Yo hablo desde mi experiencia en la educación superior, tanto en grado como en máster, pero no es lo mismo que en la educación secundaria, y sobre todo en las condiciones en las que muchas profesoras y profesores trabajan en la escuela pública, con ratios de estudiantes muy elevadas y en centros de alta complejidad.

¿Qué opinas del papel de las pantallas en la educación?

Hoy en día tenemos un problema con la capacidad de concentración, y de estar quieto y comprometido con una actividad repetitiva, y eso creo que está totalmente influido por cómo están diseñadas y funcionan las interfaces de las redes sociales. Yo misma me doy cuenta de que ya no utilizamos el cuerpo para aprender algo. Ya no escribimos a mano, ni procesamos la información como lo hacíamos antes.

El juego está presente en tus obras. ¿Lo introduces también en el aula?

Si bien es cierto que intento diseñar actividades más lúdicas, también lo es que, como profesores, no debemos ser entertainers. No debemos confundir la educación con el entretenimiento, ni los profesores con los juglares.

La cultura del esfuerzo tiene muy mala prensa.

Tampoco debe caerse en los extremos. No hace falta que ni el profesor ni el alumno se aburran en clase, pero en el caso concreto de la programación se deben dedicar muchas horas. Tienes que pasar tiempo con ello fuera del aula y nada sale a la primera, debes perseverar. El profesor puede aplicar una metodología más o menos lúdica, pero la parte de estudio no puede perderse.

En Cataluña existe un fuerte debate sobre la prohibición de los móviles en las escuelas.

Para mí, evitar las pantallas es igual de fácil que tenerlas siempre. Es decir, es evitar una realidad existente. Las pantallas estarán ahí cuando salgan de la escuela. El problema no está tanto en las pantallas como en las plataformas de redes sociales, diseñadas para secuestrarnos la atención.

Es un tema complejo.

Dicho esto, lo que sí tengo claro es que estos cambios no deben afrontarse desde casa o desde la escuela, sino que se trata de un tema político.

Con la toma de posesión de Donald Trump se ha hecho evidente.

Sí, hay unos intereses de las big tech para influir en la política, y debemos preguntarnos por qué están gobernando y qué intereses tienen. Lo que está clarísimo es que son herramientas de biopoder que quieren influir en nuestra forma de ver el mundo.

* INFORMACIÓN PROPORCIONADA

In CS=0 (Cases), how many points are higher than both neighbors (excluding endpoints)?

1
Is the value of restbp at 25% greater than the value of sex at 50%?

* TU TAREA
Transcribe sin cambios la parte del fragmento que empieza con las palabras "En Cataluña existe" y termina con "un tema político.". Básate únicamente en el fragmento para responder.

* SOLUCIÓN ESCRITA
En Cataluña existe un fuerte debate sobre la prohibición de los móviles en las escuelas.

Para mí, evitar las pantallas es igual de fácil que tenerlas siempre. Es decir, es evitar una realidad existente. Las pantallas estarán ahí cuando salgan de la escuela. El problema no está tanto en las pantallas como en las plataformas de redes sociales, diseñadas para secuestrarnos la atención.

Es un tema complejo.

Dicho esto, lo que sí tengo claro es que estos cambios no deben afrontarse desde casa o desde la escuela, sino que se trata de un tema político.